I don’t like to wait. I don’t like to wait for red lights. I don’t like to wait for people in front of me, especially if they don’t move fast enough for my liking. I don’t like to wait for my computer to download and install updates. I don’t like to wait for things that God has promised me.

For prophetic people it is particularly hard to wait. We are used to seeing the future. When God shows us something, not only do we want it to happen right now, it should’ve happened yesterday already! Unfortunately, God is not nearly as much in a hurry about the things He has spoken to us as we think He should be.

This makes intercession difficult. Why pray for something that God has already promised? What’s the point? If God has spoken, it is going to happen regardless, right?

My favorite story in the Bible about waiting is about Hannah, who was desperate to have a child. Not only did her rival have children, she also taunted Hannah. Hannah was inconsolable in the temple as she was praying. To make matters worse, the priest accused her of being drunk.
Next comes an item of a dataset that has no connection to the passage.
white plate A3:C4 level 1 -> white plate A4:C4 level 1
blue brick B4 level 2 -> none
Then the Lord “remembered her,” so the Bible says in 1 Samuel 1:19 (ESV). It seems, according to the story, that this is all the Lord’s doing. The fact that she was not able to have children up until this time is because, according to 1 Samuel 1:5, “the Lord had closed her womb.”
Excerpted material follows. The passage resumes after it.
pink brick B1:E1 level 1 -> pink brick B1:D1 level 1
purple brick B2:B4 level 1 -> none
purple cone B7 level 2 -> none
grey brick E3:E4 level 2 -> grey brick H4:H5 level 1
Why would God do this? He knows how desperate this woman is to have a child. Was it so that she would know that this child is from the Lord? In reality, we don’t know . . . It is telling, however, what she names her child. She called him Samuel because she said,

“I have asked for him from the Lord.” (1 Samuel 1:20)

What have you asked the Lord for? For what are you waiting on the Lord? Remember that the time of waiting is not an empty time, so to speak. God doesn’t waste anything. While we are waiting for something from the Lord, He is often preparing us.

I remember a number of years ago my children were asking me for another dog. We had had one a long time ago and we had to leave her behind when we left the Dominican Republic to come back to the United States. They kept asking me, “When, dad? When can we get another dog?” I kept telling them that we were not ready to have another dog. The gate on the side of the house was falling down along with the fence that it was attached to. Then we had to get the fence replaced with a block wall. Then the metal gates went up. When everything was ready, someone I knew had to find a place for her sister’s Golden Retriever. It was the perfect dog for our family at just the right time.

So, it is with the Lord. He often answers our prayer at just the right time.